Sono stati ufficialmente accorpati all’udienza del 29 agosto prossimo i due ricorsi al Tribunale di Milano presentati dai Gavio sulle...

Sono stati ufficialmente accorpati all’udienza del 29 agosto prossimo i due ricorsi al Tribunale di Milano presentati dai Gavio sulle assemblee Impregilo di metà luglio, che hanno dato il controllo del principale general contractor italiano al costruttore romano Salini. Il giudice civile di Milano Vincenzo Perozziello ha infatti spostato l’analisi nel merito, inizialmente prevista per il 22 agosto 2012, sul ricorso del gruppo piemontese (che detiene il 29,9% di Impregilo) a proposito della raccolta delle deleghe Salini, ricorso che comunque ha ora perso molta rilevanza.
L’ACCUSA: «INFORMAZIONI LACUNOSE». Più peso viene dato dai legali dei Gavio alla successiva impugnazione delle assemblee per ipotetiche «informazioni lacunose e fuorvianti», in particolare sul possibile conflitto di interesse del costruttore romano, il cui amministratore delegato, Pietro Salini, ricopre la stessa carica in Impregilo.

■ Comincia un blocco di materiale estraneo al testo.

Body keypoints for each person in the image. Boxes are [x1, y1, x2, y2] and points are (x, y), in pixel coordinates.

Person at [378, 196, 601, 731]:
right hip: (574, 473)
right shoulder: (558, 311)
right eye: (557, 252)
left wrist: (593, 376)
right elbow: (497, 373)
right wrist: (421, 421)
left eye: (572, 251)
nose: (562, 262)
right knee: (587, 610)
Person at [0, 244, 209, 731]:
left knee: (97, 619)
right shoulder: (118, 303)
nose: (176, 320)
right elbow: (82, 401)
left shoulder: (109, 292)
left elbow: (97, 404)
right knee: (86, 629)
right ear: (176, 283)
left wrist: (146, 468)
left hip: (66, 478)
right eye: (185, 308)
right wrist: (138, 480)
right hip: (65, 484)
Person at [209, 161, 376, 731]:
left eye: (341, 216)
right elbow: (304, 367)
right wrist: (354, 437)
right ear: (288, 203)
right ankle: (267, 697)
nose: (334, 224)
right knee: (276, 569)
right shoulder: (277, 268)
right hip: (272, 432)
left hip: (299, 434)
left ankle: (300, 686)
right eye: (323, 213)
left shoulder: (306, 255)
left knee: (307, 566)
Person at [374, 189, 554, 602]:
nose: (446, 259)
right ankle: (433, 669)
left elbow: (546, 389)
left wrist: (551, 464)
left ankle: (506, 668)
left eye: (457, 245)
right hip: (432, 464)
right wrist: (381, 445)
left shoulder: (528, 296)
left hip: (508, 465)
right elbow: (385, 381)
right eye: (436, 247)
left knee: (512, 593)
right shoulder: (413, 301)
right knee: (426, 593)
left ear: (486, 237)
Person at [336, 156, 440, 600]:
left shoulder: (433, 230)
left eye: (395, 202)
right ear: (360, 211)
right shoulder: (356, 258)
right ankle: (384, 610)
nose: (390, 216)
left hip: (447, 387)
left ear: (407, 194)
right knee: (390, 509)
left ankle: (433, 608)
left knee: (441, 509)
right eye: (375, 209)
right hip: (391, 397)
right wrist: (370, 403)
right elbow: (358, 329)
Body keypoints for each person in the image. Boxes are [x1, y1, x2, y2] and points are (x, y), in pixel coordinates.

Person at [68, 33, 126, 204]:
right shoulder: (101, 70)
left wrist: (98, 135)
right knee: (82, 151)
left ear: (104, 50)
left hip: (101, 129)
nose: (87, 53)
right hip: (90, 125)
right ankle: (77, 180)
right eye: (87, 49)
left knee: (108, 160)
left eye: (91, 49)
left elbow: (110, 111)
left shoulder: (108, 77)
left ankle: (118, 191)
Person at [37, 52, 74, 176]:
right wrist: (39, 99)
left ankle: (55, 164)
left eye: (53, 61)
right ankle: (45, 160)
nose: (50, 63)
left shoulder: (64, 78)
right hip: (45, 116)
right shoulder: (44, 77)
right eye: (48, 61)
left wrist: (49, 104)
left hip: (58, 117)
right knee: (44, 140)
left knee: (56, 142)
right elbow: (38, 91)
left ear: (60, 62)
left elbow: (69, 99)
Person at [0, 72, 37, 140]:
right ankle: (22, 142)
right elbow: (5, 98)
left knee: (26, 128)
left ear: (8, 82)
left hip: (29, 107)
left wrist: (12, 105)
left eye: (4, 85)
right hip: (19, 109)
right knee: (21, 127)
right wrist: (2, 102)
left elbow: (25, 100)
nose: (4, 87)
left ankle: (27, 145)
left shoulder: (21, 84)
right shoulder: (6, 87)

LA CONSOB CHIEDE CHIARIMENTI AL GRUPPO ROMANO. È un tema che invece secondo i legali dei Salini non dovrebbe avere grande peso, anche se la Consob ha già chiesto al costruttore romano nuovi chiarimenti e garanzie in proposito, da fornire entro i primi giorni di settembre. Dopo l’impugnazione delle assemblee da parte del gruppo piemontese, fonti vicine a Impregilo – il cui consiglio di amministrazione è quasi interamente espressione della lista Salini – avevano commentato che «questo rumore non vorremmo avesse come obiettivo quello di confondere l’opinione pubblica, il mercato e le autorità sui reali conflitti d’interesse del gruppo Gavio». L’udienza accorpata davanti al giudice milanese Perozziello é in calendario il giorno successivo alla riunione del consiglio di amministrazione di Impregilo, da tempo convocata il 28 agosto tra l’altro per l’approvazione dei conti semestrali.
NON SI TRATTA DI ACCORPAMENTO SECONDO I SALINI. Secondo i legali del gruppo Salini non vi sarebbero accorpamenti nel dibattimento del 29 agosto, perché questo non deriva da un provvedimento di riunione dei giudizi, in quanto il giudizio cautelare per il quale era fissata l’udienza del 22 agosto non sarebbe stato coltivato da Igli (gruppo Gavio). È confermato che l’udienza del 29 agosto verterà soprattutto sul secondo ricorso di Igli, con il quale sono state impugnate le assemblee Impregilo di metà luglio, anche perché il primo ricorso, che chiedeva un intervento urgente sulla raccolta delle deleghe, non accolto dal giudice, è stato superato dai fatti.